**TASK REQUIREMENTS**
The records below must be repeated exactly, but without their pictures.
*** Block opens ***
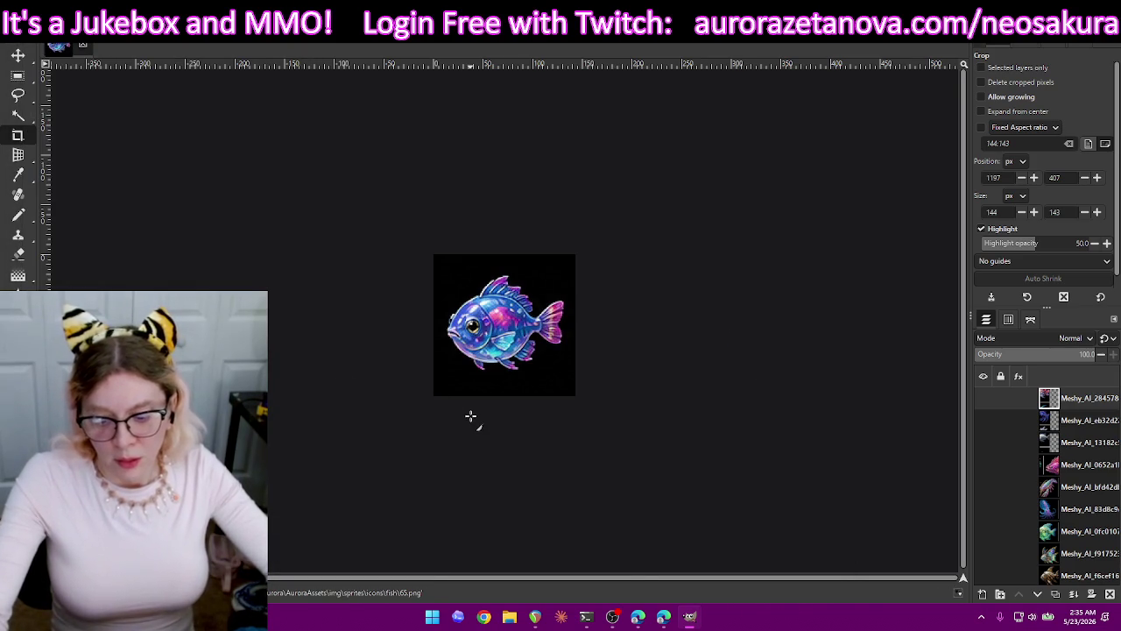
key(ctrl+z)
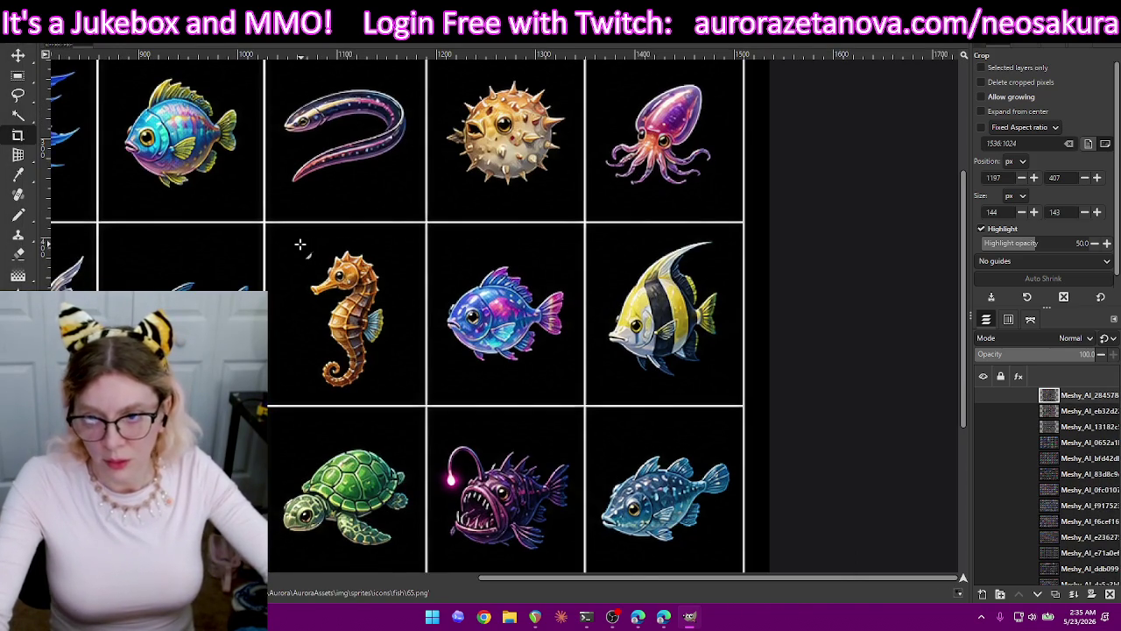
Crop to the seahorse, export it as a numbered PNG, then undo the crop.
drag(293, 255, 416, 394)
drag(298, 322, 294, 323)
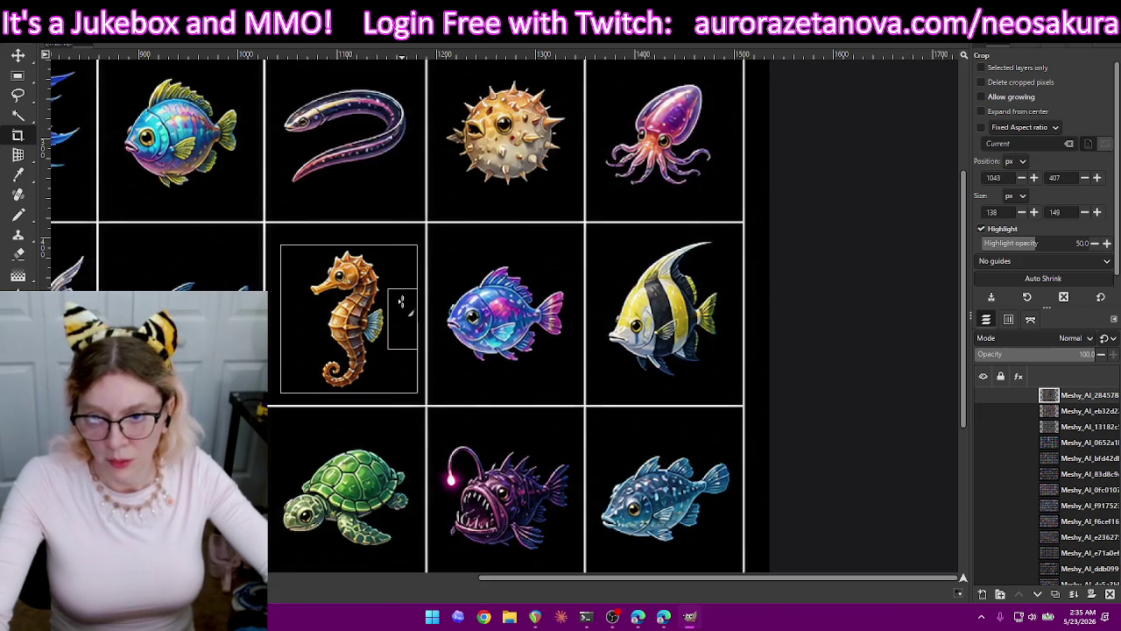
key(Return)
*** Block closes ***
**RESPONSE TO THIS EXERCISE**
key(ctrl+z)
Crop to the seahorse, export it as a numbered PNG, then undo the crop.
drag(293, 255, 416, 394)
drag(298, 322, 294, 323)
key(Return)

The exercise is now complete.